■ Task to complete:
Write out each record below exactly, but not the pictures.

■ Extracted records:
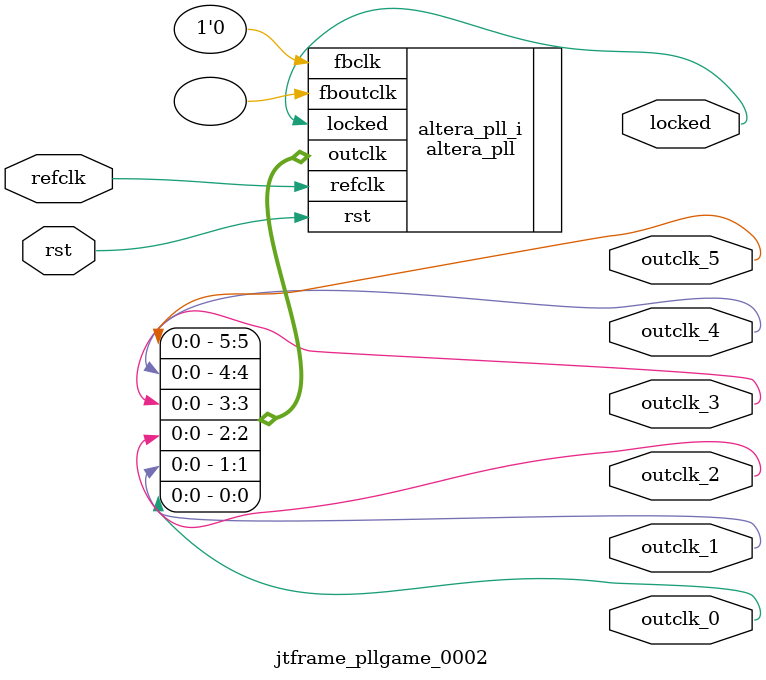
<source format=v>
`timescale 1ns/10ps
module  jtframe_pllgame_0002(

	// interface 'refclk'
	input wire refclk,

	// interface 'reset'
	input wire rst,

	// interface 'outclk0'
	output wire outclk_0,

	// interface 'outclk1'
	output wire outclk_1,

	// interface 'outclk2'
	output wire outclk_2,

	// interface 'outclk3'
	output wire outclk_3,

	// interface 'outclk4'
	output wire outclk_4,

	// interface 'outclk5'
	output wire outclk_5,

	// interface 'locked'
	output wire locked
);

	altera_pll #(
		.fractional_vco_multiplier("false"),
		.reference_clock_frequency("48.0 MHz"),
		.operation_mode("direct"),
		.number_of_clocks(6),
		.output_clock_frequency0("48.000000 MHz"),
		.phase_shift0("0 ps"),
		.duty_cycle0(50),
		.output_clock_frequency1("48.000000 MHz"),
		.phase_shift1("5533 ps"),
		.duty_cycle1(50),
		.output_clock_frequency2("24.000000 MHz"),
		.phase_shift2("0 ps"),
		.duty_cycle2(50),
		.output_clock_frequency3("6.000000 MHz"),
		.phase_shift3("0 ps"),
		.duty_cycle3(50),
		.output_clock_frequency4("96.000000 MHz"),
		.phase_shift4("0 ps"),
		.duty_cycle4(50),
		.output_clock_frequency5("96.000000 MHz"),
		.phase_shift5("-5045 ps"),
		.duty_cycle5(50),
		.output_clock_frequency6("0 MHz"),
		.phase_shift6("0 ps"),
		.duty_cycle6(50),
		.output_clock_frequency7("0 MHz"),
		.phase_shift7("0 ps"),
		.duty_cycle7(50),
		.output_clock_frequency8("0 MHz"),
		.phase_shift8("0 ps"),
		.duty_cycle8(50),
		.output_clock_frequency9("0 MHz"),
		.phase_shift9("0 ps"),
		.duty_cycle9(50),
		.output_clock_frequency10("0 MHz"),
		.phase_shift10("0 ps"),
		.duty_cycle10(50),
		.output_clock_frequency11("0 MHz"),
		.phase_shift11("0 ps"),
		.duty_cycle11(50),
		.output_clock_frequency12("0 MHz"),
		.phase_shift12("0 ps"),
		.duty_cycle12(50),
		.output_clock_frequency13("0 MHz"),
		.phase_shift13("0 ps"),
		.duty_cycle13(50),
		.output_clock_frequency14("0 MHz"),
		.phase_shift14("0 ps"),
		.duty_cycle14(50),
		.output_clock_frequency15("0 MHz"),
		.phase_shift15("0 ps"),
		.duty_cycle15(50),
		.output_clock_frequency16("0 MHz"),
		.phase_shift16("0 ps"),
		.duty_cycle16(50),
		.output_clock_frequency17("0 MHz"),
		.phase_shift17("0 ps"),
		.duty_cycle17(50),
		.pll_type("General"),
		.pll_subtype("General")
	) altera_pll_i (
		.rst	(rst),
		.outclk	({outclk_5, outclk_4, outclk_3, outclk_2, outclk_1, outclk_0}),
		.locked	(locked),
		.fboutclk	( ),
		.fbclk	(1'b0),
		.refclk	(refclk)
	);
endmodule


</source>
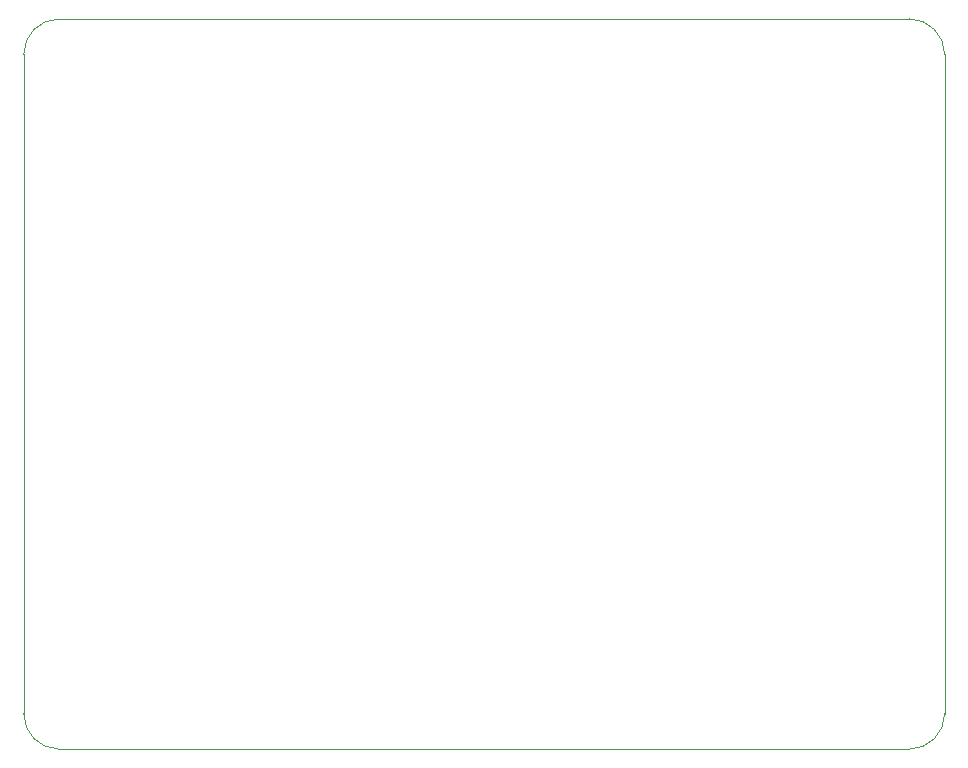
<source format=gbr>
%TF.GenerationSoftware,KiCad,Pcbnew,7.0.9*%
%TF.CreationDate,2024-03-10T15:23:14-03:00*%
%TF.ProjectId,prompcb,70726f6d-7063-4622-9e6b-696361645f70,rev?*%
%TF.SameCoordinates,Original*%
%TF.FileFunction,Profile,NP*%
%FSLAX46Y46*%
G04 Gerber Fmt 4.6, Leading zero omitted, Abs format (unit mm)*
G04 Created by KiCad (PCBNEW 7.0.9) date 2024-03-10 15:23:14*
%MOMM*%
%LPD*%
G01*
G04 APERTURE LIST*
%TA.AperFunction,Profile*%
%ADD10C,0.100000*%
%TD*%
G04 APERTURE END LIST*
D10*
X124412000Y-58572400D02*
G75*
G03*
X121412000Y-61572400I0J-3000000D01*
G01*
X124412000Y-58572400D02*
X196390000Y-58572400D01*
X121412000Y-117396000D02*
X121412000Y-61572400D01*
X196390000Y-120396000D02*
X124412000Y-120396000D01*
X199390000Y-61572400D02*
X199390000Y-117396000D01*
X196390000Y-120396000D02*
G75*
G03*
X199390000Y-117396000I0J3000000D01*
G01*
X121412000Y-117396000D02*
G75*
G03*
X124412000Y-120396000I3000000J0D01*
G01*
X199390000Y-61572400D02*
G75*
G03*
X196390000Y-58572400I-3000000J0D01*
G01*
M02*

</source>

■ Answer for this exercise:
<source format=v>
`timescale 1ns/10ps
module  jtframe_pllgame_0002(

	// interface 'refclk'
	input wire refclk,

	// interface 'reset'
	input wire rst,

	// interface 'outclk0'
	output wire outclk_0,

	// interface 'outclk1'
	output wire outclk_1,

	// interface 'outclk2'
	output wire outclk_2,

	// interface 'outclk3'
	output wire outclk_3,

	// interface 'outclk4'
	output wire outclk_4,

	// interface 'outclk5'
	output wire outclk_5,

	// interface 'locked'
	output wire locked
);

	altera_pll #(
		.fractional_vco_multiplier("false"),
		.reference_clock_frequency("48.0 MHz"),
		.operation_mode("direct"),
		.number_of_clocks(6),
		.output_clock_frequency0("48.000000 MHz"),
		.phase_shift0("0 ps"),
		.duty_cycle0(50),
		.output_clock_frequency1("48.000000 MHz"),
		.phase_shift1("5533 ps"),
		.duty_cycle1(50),
		.output_clock_frequency2("24.000000 MHz"),
		.phase_shift2("0 ps"),
		.duty_cycle2(50),
		.output_clock_frequency3("6.000000 MHz"),
		.phase_shift3("0 ps"),
		.duty_cycle3(50),
		.output_clock_frequency4("96.000000 MHz"),
		.phase_shift4("0 ps"),
		.duty_cycle4(50),
		.output_clock_frequency5("96.000000 MHz"),
		.phase_shift5("-5045 ps"),
		.duty_cycle5(50),
		.output_clock_frequency6("0 MHz"),
		.phase_shift6("0 ps"),
		.duty_cycle6(50),
		.output_clock_frequency7("0 MHz"),
		.phase_shift7("0 ps"),
		.duty_cycle7(50),
		.output_clock_frequency8("0 MHz"),
		.phase_shift8("0 ps"),
		.duty_cycle8(50),
		.output_clock_frequency9("0 MHz"),
		.phase_shift9("0 ps"),
		.duty_cycle9(50),
		.output_clock_frequency10("0 MHz"),
		.phase_shift10("0 ps"),
		.duty_cycle10(50),
		.output_clock_frequency11("0 MHz"),
		.phase_shift11("0 ps"),
		.duty_cycle11(50),
		.output_clock_frequency12("0 MHz"),
		.phase_shift12("0 ps"),
		.duty_cycle12(50),
		.output_clock_frequency13("0 MHz"),
		.phase_shift13("0 ps"),
		.duty_cycle13(50),
		.output_clock_frequency14("0 MHz"),
		.phase_shift14("0 ps"),
		.duty_cycle14(50),
		.output_clock_frequency15("0 MHz"),
		.phase_shift15("0 ps"),
		.duty_cycle15(50),
		.output_clock_frequency16("0 MHz"),
		.phase_shift16("0 ps"),
		.duty_cycle16(50),
		.output_clock_frequency17("0 MHz"),
		.phase_shift17("0 ps"),
		.duty_cycle17(50),
		.pll_type("General"),
		.pll_subtype("General")
	) altera_pll_i (
		.rst	(rst),
		.outclk	({outclk_5, outclk_4, outclk_3, outclk_2, outclk_1, outclk_0}),
		.locked	(locked),
		.fboutclk	( ),
		.fbclk	(1'b0),
		.refclk	(refclk)
	);
endmodule


</source>
<source format=gbr>
%TF.GenerationSoftware,KiCad,Pcbnew,7.0.9*%
%TF.CreationDate,2024-03-10T15:23:14-03:00*%
%TF.ProjectId,prompcb,70726f6d-7063-4622-9e6b-696361645f70,rev?*%
%TF.SameCoordinates,Original*%
%TF.FileFunction,Profile,NP*%
%FSLAX46Y46*%
G04 Gerber Fmt 4.6, Leading zero omitted, Abs format (unit mm)*
G04 Created by KiCad (PCBNEW 7.0.9) date 2024-03-10 15:23:14*
%MOMM*%
%LPD*%
G01*
G04 APERTURE LIST*
%TA.AperFunction,Profile*%
%ADD10C,0.100000*%
%TD*%
G04 APERTURE END LIST*
D10*
X124412000Y-58572400D02*
G75*
G03*
X121412000Y-61572400I0J-3000000D01*
G01*
X124412000Y-58572400D02*
X196390000Y-58572400D01*
X121412000Y-117396000D02*
X121412000Y-61572400D01*
X196390000Y-120396000D02*
X124412000Y-120396000D01*
X199390000Y-61572400D02*
X199390000Y-117396000D01*
X196390000Y-120396000D02*
G75*
G03*
X199390000Y-117396000I0J3000000D01*
G01*
X121412000Y-117396000D02*
G75*
G03*
X124412000Y-120396000I3000000J0D01*
G01*
X199390000Y-61572400D02*
G75*
G03*
X196390000Y-58572400I-3000000J0D01*
G01*
M02*

</source>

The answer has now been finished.